A divisible community is therefore one that has at least enough nodes to be split into two parts but whose score is not sufficiently high. The second condition simply guarantees that in the case of a very large community, splitting will be attempted. In this work, it is assumed that a community that is 30 times larger than the minimum acceptable size is considered very large, but this value is arbitrary and can be modified. Indeed, very large communities may have scores that are biased relative to the others so that the first condition is not always sufficient. However, importantly, even if a community is considered divisible, this does not guarantee that divided communities will be retained. In fact, the new communities and the original community will be compared, and the best community will be retained.

Experiments

We next compare our method (SIMBA) with four AMIMs: Amine31, NetCore42, DOMINO37 and GiGA43. As each of these methods were designed to work on data similar to that tested in this work, they were all tested with their default parameters as defined in the articles from which they were derived. The first method takes a p value node-attributed graph as input and uses the network embedding to represent the information in the input graph. Then, a greedy algorithm performs AMI on the embedded data. The second method works directly on a p value node-attributed graph, where a directed heat diffusion model with a modified diffusion process determines the heat flow source or direction. The third runs a modularity-based clustering algorithm on an unattributed graph and then selects interesting modules using a user-supplied gene list. The last method takes as input an undirected graph and a sorted expression file. To obtain the modules an iterative process is used, starting from local minima, chosen using the expression file, the algorithm iterates through all the neighbors.

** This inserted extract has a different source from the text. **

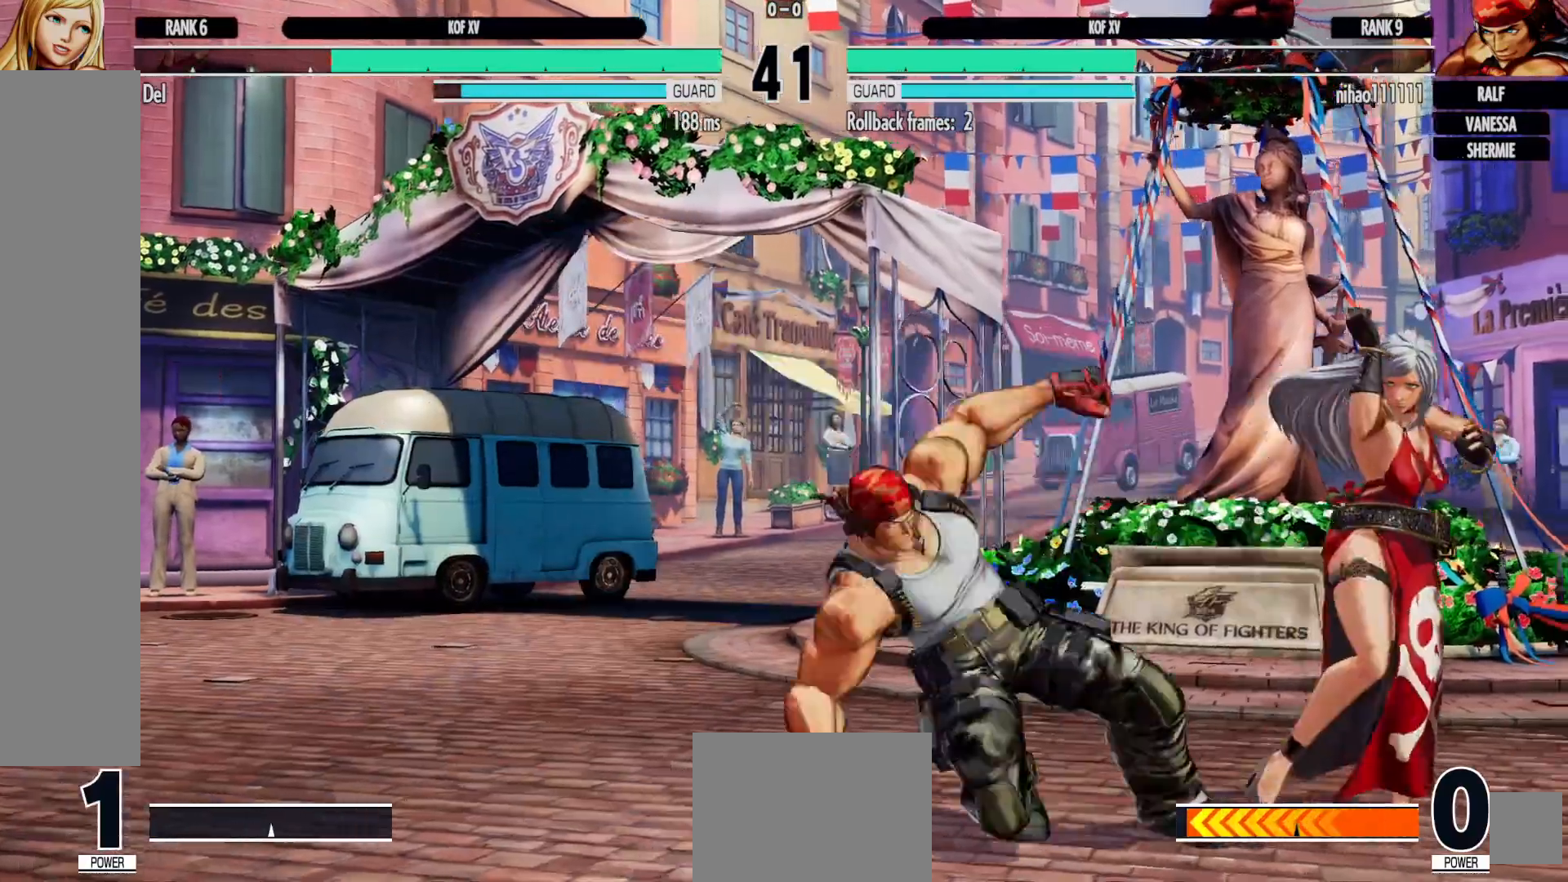
{"buttons": ["X"], "left_stick": "center", "right_stick": "center", "events": [[17, "Y", "up"], [117, "Y", "down"], [200, "Y", "up"], [267, "DPAD_LEFT", "down"], [350, "DPAD_DOWN", "down"], [383, "DPAD_LEFT", "up"], [450, "DPAD_LEFT", "down"], [450, "X", "down"], [467, "DPAD_DOWN", "up"], [483, "DPAD_LEFT", "up"]]}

In addition to being compared with other AMIMs, our method is compared with the traditional p value selection method used in biology (i.e., all p values below the typical threshold of 0.05 are selected). This approach, subsequently referred to as the “baseline”, is commonly used in biological research.

Our algorithm requires two domain-specific parameters to be chosen by the user: the minimum number of nodes, minimumNodes (Definition 9), and the p value threshold used to calculate the sufficient similarity value, x, in Definition 4. The minimumNodes parameter must be chosen according to the specificity of the problem; as a general rule, communities with 3 nodes or less are never considered. Similarly, unless you want to obtain only large communities, it would be unreasonable to choose a high value. The x parameter is chosen in line with the statistical consensus that a p-value greater than 0.05 is not statistically interesting. This value is discussed in the Similarity function subsection just after definition 3. In the experiments described in this section, these parameters are set to 5 (empirically chosen to obtain relevant communities) and 0.05 (yielding a sufficient similarity of 10 in Definition 4).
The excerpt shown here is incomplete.